- CONSIGNE -
Recopiez les lignes qui vont de celle contenant « Аудиторско-консалтинговая компания Kept » jusqu'à celle contenant « handsome_robot » incluse, en remplaçant « обзор » par « отчет » sans rien modifier d'autre.

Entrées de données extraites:
########

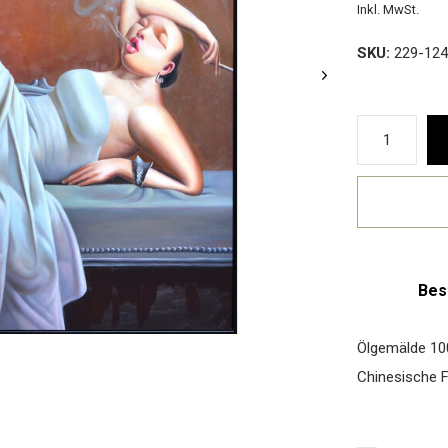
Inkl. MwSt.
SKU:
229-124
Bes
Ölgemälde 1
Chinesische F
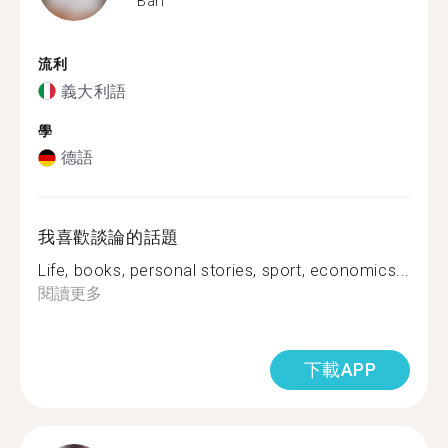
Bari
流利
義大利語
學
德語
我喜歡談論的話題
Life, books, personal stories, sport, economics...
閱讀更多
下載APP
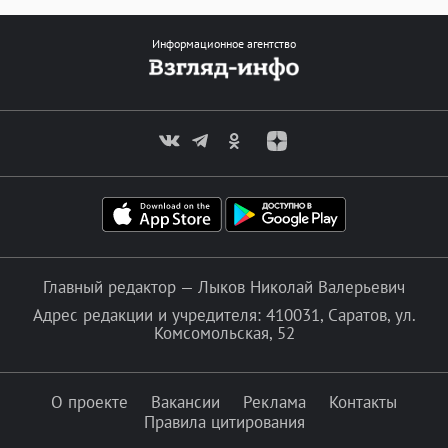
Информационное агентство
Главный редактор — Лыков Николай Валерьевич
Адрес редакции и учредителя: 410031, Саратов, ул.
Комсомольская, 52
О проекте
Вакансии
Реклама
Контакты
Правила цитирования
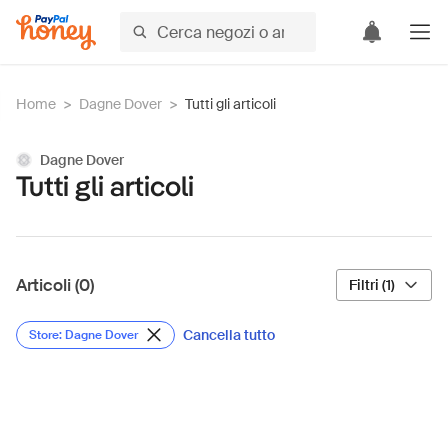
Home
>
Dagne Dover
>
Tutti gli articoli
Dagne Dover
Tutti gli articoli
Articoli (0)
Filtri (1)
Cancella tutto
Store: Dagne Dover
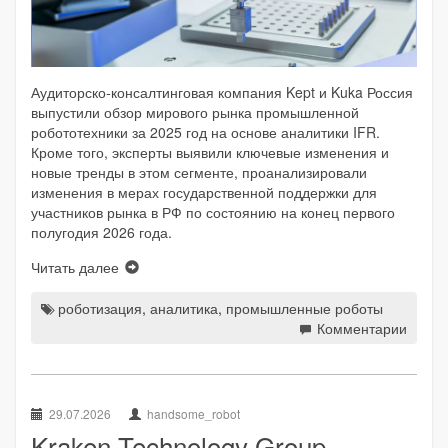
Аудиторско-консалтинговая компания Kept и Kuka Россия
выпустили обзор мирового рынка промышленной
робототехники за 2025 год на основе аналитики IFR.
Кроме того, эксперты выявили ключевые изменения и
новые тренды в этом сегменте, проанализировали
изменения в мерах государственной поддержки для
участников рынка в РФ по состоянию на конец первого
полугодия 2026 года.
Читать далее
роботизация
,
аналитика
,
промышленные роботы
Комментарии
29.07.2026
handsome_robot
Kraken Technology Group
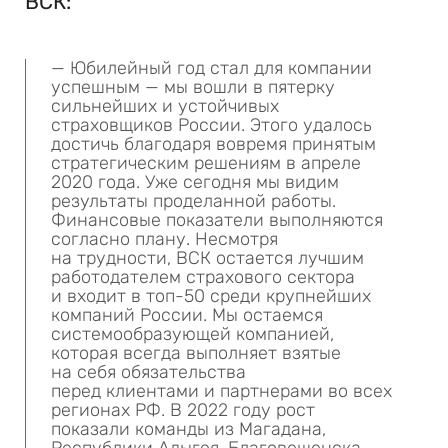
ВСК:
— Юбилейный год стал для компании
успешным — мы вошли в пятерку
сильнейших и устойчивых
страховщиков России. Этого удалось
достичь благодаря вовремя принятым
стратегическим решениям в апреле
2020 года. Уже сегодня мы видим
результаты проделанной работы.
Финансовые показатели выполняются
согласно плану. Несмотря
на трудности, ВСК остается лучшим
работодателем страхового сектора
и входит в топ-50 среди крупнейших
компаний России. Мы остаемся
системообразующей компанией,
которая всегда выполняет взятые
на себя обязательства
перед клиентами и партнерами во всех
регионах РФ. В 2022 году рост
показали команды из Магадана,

########

- CORRIGÉ -
Аудиторско-консалтинговая компания Kept и Kuka Россия
выпустили отчет мирового рынка промышленной
робототехники за 2025 год на основе аналитики IFR.
Кроме того, эксперты выявили ключевые изменения и
новые тренды в этом сегменте, проанализировали
изменения в мерах государственной поддержки для
участников рынка в РФ по состоянию на конец первого
полугодия 2026 года.
Читать далее
роботизация
,
аналитика
,
промышленные роботы
Комментарии
29.07.2026
handsome_robot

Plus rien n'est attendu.